> AIM OF THE TASK: Within the entries below, every line containing "expand" is to be copied.

> RECORD SET:

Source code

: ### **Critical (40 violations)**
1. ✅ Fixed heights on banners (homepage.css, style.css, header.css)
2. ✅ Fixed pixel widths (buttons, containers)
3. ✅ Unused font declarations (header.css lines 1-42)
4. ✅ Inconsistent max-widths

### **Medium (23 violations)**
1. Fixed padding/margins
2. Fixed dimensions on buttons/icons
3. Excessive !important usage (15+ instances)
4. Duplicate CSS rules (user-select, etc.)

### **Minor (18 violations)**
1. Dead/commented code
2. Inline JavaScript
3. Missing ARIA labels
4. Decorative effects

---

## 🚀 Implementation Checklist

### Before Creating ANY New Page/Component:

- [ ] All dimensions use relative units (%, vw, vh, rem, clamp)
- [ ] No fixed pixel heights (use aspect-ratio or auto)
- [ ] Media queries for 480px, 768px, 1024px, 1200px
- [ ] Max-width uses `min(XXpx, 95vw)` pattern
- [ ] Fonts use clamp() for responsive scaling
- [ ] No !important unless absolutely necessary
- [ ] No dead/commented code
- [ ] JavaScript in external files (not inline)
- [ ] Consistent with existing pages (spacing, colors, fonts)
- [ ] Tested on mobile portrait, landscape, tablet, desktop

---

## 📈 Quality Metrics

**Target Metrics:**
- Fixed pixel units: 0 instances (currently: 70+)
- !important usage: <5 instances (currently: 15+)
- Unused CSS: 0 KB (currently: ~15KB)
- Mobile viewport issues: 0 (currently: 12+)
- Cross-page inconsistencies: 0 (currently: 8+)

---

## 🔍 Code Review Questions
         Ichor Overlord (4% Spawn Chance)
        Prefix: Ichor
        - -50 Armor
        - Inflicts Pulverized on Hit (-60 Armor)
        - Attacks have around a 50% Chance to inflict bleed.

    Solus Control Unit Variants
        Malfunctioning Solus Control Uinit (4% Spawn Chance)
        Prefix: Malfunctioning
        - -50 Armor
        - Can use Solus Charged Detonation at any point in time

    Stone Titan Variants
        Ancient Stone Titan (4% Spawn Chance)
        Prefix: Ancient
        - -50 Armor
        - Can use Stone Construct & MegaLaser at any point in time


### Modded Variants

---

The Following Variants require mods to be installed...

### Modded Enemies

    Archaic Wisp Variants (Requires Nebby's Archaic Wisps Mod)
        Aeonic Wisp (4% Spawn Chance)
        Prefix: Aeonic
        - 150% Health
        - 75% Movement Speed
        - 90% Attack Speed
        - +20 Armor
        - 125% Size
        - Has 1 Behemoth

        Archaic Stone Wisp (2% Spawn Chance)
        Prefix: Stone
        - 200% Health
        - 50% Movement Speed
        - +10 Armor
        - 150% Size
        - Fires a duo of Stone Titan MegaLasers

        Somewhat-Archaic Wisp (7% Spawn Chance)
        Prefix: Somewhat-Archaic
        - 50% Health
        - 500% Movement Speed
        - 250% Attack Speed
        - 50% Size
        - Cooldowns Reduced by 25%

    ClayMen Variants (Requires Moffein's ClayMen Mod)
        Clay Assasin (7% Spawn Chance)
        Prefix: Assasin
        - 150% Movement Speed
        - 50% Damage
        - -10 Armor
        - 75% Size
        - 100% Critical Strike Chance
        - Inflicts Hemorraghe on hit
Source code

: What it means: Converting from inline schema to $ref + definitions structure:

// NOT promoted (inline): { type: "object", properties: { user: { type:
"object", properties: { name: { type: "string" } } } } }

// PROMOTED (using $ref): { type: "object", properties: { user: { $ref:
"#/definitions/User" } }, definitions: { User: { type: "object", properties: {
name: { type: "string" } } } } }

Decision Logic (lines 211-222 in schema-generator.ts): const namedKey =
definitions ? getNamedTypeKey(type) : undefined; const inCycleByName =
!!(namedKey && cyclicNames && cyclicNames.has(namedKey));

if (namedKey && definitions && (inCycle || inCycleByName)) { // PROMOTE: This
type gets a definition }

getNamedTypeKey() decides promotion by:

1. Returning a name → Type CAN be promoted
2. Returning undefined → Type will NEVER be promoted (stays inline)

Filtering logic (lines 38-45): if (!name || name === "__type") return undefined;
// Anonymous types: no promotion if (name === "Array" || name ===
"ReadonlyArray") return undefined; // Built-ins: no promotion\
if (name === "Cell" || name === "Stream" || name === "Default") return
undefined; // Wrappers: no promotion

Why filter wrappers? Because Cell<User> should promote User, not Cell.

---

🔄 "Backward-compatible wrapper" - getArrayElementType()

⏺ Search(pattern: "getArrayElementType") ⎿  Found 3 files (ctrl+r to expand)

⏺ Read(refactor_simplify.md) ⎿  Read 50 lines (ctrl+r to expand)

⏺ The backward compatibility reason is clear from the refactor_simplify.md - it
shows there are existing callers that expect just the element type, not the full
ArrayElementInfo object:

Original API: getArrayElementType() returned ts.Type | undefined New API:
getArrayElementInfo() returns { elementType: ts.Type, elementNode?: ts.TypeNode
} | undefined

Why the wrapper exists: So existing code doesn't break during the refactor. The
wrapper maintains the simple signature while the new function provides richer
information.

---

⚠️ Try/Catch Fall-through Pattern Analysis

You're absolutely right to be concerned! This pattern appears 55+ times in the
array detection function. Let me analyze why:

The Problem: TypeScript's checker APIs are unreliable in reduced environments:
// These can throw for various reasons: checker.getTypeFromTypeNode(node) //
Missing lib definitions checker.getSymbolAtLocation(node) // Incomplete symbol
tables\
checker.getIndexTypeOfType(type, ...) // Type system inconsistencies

> TASK RESULT:
⏺ Search(pattern: "getArrayElementType") ⎿  Found 3 files (ctrl+r to expand)
⏺ Read(refactor_simplify.md) ⎿  Read 50 lines (ctrl+r to expand)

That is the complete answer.